_ACCIONES A REALIZAR_:
1. Indica si cada afirmación concuerda con el fragmento sobre el convento de Santa Marta: (a) en el convento viven hoy dos monjas mayores de 85 años; (b) don Antonio Gil Moreno es actualmente párroco de San Lorenzo; (c) en 1836 el gobierno vendió a subasta las propiedades del convento. Responde sí o no y cita entre comillas las palabras del fragmento que lo deciden.
2. Escribe la continuación del fragmento sobre el convento de Santa Marta a partir de su última oración.

_FRAGMENTO_:

------

Más de cien años después, actualmente, en el convento hay... dos monjas, que rebasan los 85 años. A pesar de ello sacan fuerzas de donde no hay y se esfuerzan por tener el convento en actividad de Iglesia. Gracias a Dios cuentan con la ayuda del sacerdote y canónigo, antes párroco de San Lorenzo, don Antonio Gil Moreno, que con sus didácticas y elocuentes homilías ayuda a mantener vivo el culto en este bonito convento todos los domingos.
Hablando con don Antonio, con el que guardo una relación de hace muchos años me comentó, tal como el sabe hablar:
«Ahora mismo, Manolo, la situación es provisional, dada la edad de las dos religiosas que forman esta comunidad, la más pequeña del mundo. Moverles o alejarlas de su convento sería condenarlas a muerte, ha dicho su médico personal. Se trata de una situación transitoria y excepcional. Si contemplamos su situación, vista desde la orilla de la fe y la providencia divina, tenemos que pensar que Dios ha encomendado a estas dos religiosas jerónimas que mantengan abiertas las puertas de su Monasterio de Santa Marta para todos los cordobeses y para el mundo entero. Y ellas son fieles a esa misión que le ha encomendado el Señor, gozando de salud y de una alegría desbordante».
Y aquí hay que preguntarse ¿por qué se ha llegado a esta situación? En 1836 el gobierno se incautó de todas las propiedades del convento y las vendió a subasta para beneficio del Estado. Pero siguió adelante, luego no es un tema económico.
Es evidente que la sociedad actual no incita precisamente al retiro del mundo, pero la Iglesia, cuando lo ha necesitado, ha sido capaz de aislarse del mundo. Cayó Roma, donde el Cristianismo era la religión oficial, y con todo lo que aquello supuso la Iglesia supo echarse a un lado, purificarse. Y surgieron en abundancia los monasterios y los eremitas.

------

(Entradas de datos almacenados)
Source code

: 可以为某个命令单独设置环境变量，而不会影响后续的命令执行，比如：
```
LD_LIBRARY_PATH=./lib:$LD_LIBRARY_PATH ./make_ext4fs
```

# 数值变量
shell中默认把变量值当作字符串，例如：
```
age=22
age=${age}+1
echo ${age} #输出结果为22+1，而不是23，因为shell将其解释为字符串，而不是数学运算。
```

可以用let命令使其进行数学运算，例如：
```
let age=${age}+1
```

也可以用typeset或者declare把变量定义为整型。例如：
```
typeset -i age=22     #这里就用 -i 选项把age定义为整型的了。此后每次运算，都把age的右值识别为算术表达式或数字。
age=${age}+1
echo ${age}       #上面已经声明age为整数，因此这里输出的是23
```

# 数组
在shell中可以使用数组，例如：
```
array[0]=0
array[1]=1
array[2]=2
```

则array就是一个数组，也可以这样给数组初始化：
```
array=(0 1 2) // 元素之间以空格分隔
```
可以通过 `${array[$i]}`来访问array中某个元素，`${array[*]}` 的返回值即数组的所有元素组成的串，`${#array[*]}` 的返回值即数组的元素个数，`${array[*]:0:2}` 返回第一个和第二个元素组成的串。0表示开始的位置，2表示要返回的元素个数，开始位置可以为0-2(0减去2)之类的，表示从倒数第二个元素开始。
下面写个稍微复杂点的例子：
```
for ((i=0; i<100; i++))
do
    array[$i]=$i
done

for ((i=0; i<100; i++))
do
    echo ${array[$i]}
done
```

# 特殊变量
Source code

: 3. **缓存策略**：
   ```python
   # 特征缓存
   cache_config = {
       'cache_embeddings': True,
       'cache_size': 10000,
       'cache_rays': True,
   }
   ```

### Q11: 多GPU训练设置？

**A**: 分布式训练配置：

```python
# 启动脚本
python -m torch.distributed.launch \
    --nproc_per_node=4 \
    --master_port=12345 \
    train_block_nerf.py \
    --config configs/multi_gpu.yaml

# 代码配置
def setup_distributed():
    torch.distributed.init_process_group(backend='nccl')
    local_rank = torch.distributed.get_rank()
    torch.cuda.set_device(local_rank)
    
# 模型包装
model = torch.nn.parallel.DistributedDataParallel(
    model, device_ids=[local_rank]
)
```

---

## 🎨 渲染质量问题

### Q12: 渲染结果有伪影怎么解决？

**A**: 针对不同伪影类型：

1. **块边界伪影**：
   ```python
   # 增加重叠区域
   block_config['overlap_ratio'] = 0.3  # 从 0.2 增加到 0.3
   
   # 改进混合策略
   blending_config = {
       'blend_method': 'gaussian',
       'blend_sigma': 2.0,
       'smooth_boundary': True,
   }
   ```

------

_RESPUESTAS NUMERADAS_:
1.
(a) Sí: «en el convento hay... dos monjas, que rebasan los 85 años».
(b) No: «antes párroco de San Lorenzo».
(c) Sí: «En 1836 el gobierno se incautó de todas las propiedades del convento y las vendió a subasta para beneficio del Estado».

2.
Como contraste, el Concilio Vaticano II quiso ser «la apertura de la Iglesia al mundo», tras las dos guerras mundiales, devastadoras. Se dijo que había que cambiar con el «signo de los tiempos». Se temía que muchos temas que antes se explicaban y a los que se trataba de dar sentido desde la fe (la creación del mundo, la muerte, la enfermedad, el sufrimiento…) con el desarrollo de la ciencia y de la técnica los hombres podían encontrar otras respuestas alternativas. Y los más «osados» en la Iglesia vieron con el Concilio la oportunidad de retorcer el lenguaje, de ser «diplomáticos», de que en realidad valía una cosa o la otra, porque lo que cambiaba era sólo la forma de decirlo, y que donde desde siglos la Iglesia había dicho A en realidad también se podía decir B, porque todo es relativo. Todo el mundo tiene la «verdad».
¿Qué sentido tiene entonces la vida contemplativa si todo vale lo mismo? Se olvidan que un tal Jesús de Nazaret de «diplomático» tenía poco, y si alguien lee los Evangelios sin prejuicios, notará que gran parte de los mismos se los pasa discutiendo acaloradamente con escribas, con fariseos, con saduceos… Siempre diciendo «al pan, pan, y al vino, vino». Corrigiendo, perdonando, sí, pero añadiendo «vete y no peques más».